18-07-2010, 00:28
|
#21
|
|
Ya müvekkilleri
Stajımı yapıp askerden döndüğümde iş arıyordum. Zira ekonomik olarak büro açacak durumum yoktu. Sirkeci'de bir hanın girişinde bir ofise girdim. Adam, bana açık açık durumu anlattı. Mahkeme kaleminden emekli olduğunu söyleyerek şöyle devam etmişti: "İş var, hem de çok iş var.. Bak ne diyeceğim: Bu işte hiç acımayacaksın! Borçluyu bulduğun anda yakasına yapışacaksın. Ama bak mesela bir avukat vardı, bir türlü tahsilat yapamıyordu. Ondan sonra bir tanesi geldi o iyiydi ama benim sekreteri ayarttı adam" Bu son sözü gülerek söylemişti. Biz konuşurken bir başka genç avukat arkadaş kapıdan girip:" Pardon genç dinamik avukat aranıyormuş, doğru mu geldim acaba?" diye soruyordu. ve adam, randevu vermişti. Bir günde 20-25 avukat geldiğini söyleyerek : "yahu yazık acıyorum. O kadar emek verip okul oku..." gibi cümleler sarf etmişti. O an hiç anlam verememiştim. kendi kendime : "Allah Allah.. Zabıt katibi??.. Emekli??...Avukat çalıştırıyor??... vs.. düşünceler kafamdan geçmişti. Ama şimdiki aklım olsa bir saniye durmaz baroya şikayet ederdim! VE BEN DE ONA ACIMAZDIM!

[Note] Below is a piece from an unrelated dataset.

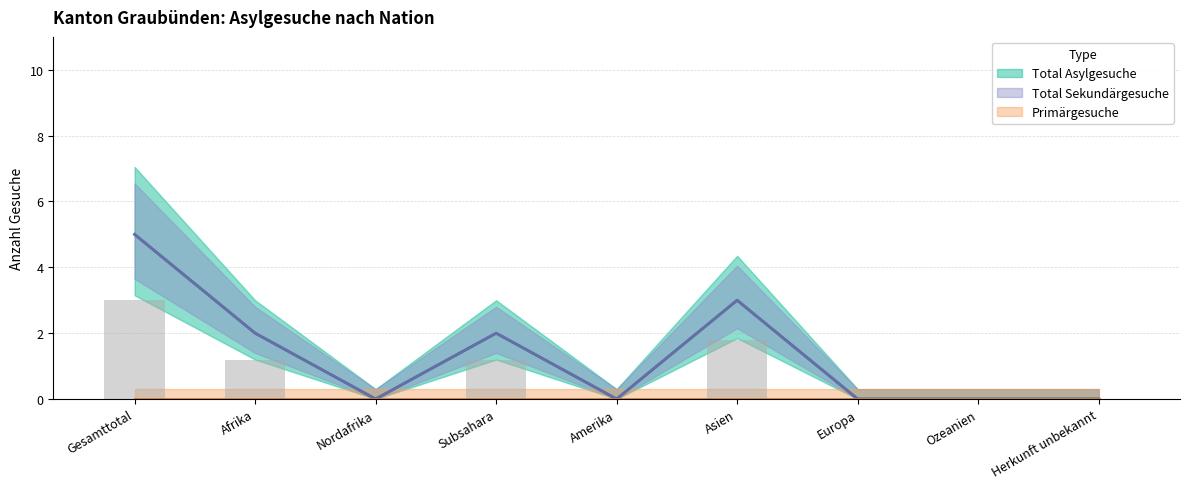

How many groups of bars are there?

9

Ama o soru şu an halen aklımda : "Bu adamlar bu kadar müvekkili nereden buluyor? Ve müvekkiller bu adamın avukat olmadığını biliyor mu?"
Bence biliyorlar. Neden mi? Adliyelerin önünde fütursuzca "dilekçeee, dilekçe yazılıırr" diye bağıranların dükkanlarının dop dolu olduğunu gördüğümden dolayı. Avukat reklam veremez. Ama bunlar bağıra çağıra reklam verir!!!
Bir adliyede iki vatandaştan biri diğerine soruyordu:" Pardon, dilekçe nerede yazılıyor acaba?" "Hemen karşıda hanfendi.." "Ne kadara yazdırdınız?" "100 TL. ama benimki veraset ilamı için. Sizinki boşanma ise daha yüksek benim bildiğim..."
ADLİYENİN KARŞISINDA DİLEKÇECİLER!!! YUHLAR VE YAZIKLAR OLSUN O DİLEKÇECİLERİN KARŞISINDA DURAN O ADLİYE İÇİNDEKİ SAVCILARA, YARGIÇLARA, BARO TEMSİLCİLİKLERİNE...AMA HEPSİNDEN ÖNCE DE BİZZAT BİZE, KENDİMİZE!